Avant la deuxième quadrature, on aperçoit cette même tache cernée de certains contours plus noirs qui, comme les très hautes crêtes des montagnes, apparaissent plus obs­curs du côté opposé au Soleil, mais se montrent plus bril­lants là où ils font face au Soleil. Il se produit l'inverse dans les cavités, dont la partie opposée au Soleil apparaît resplendissante, mais obscure et sombre, celle qui est située du côté du Soleil. Lorsque, ensuite, la superficie lumineuse a diminué, et dès que ladite tache est presque entièrement recouverte de ténèbres, les dos plus clairs des montagnes émergent de manière impressionnante de l'obscurité. Les figures page suivante illustrent cette double apparence.

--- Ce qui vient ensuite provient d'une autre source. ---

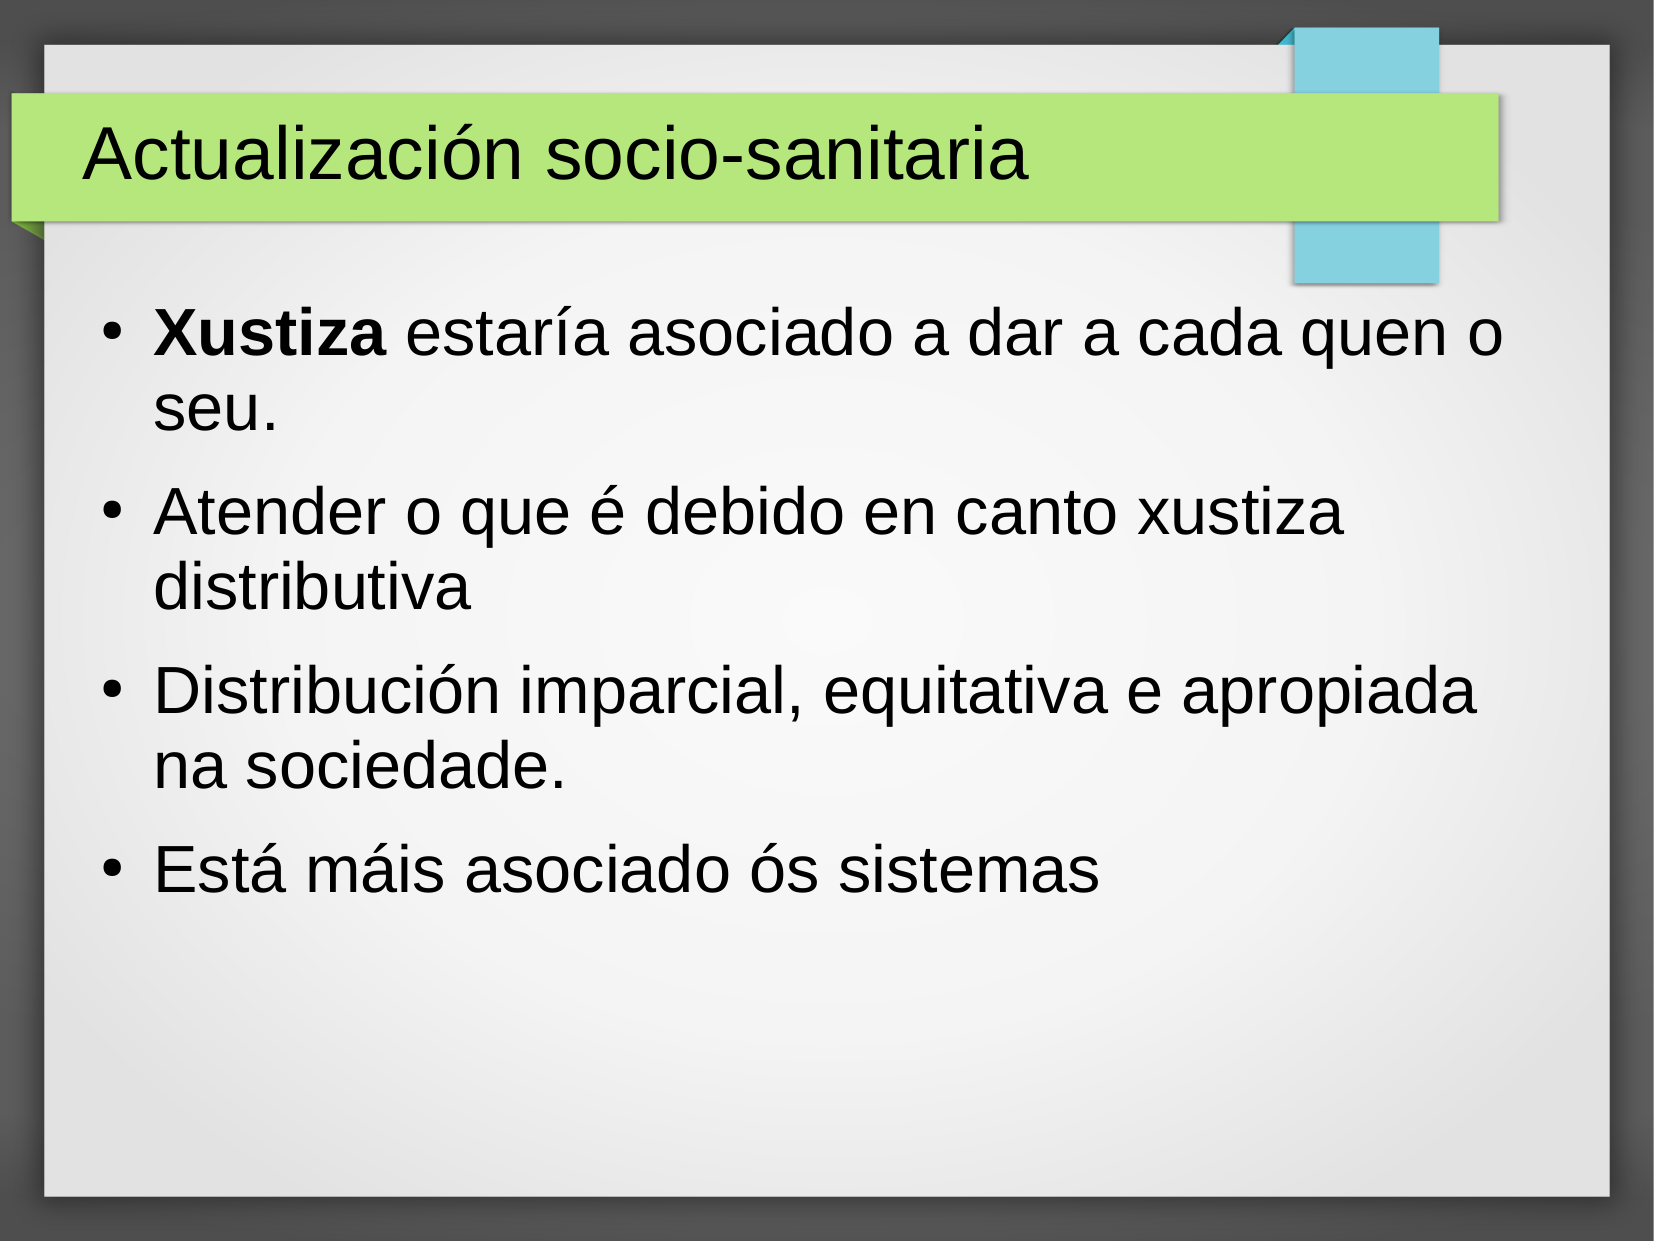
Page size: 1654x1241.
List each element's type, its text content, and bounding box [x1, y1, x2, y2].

title Actualización socio-sanitaria [82, 94, 1264, 213]
picture [0, 0, 1654, 1241]
list Xustiza estaría asociado a dar a cada quen o seu. Atender o que é debido en canto xustiza distributiva Distribución imparcial, equitativa e apropiada na sociedade. Está máis asociado ós sistemas [82, 295, 1571, 1015]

Il est un fait aussi que je ne laisserai pas dans l'oubli et que j'ai noté non sans quelque émerveillement : presque au milieu de la Lune, une place est occupée par une cavité plus grande que toutes les autres et d'une forme parfaite­ment ronde. Je l'ai aperçue à peu près vers les deux quadratures et je l'ai représentée aussi fidèlement que pos­sible dans la seconde des figures de la page suivante. Elle offre, quant à l'obscurcissement et l'illumination, le même aspect que le ferait sur la Terre une région semblable à la Bohême, si elle était fermée de tous côtés par de très hautes montagnes, disposées sur la circonférence d'un cercle parfait. Sur la Lune, en effet, la cavité est fortifiée de crêtes si éle­vées que le bord extrême de la partie ténébreuse de la Lune apparaît baigné de la lumière du Soleil, avant que la frontière entre lumière et ombre ne parvienne jusqu'au milieu du diamètre de la figure elle-même. A la manière des autres taches, sa partie obscure fait face au Soleil, tandis que la partie lumineuse est tournée vers le côté ténébreux de la Lune.

 




[1]. Quadrature : correspond à une distance angulaire de 90° entre la Lune et le Soleil, par rapport à la Terre ; la « première quadrature » équivaut au « premier quartier », la deuxième quadrature au « dernier quartier ».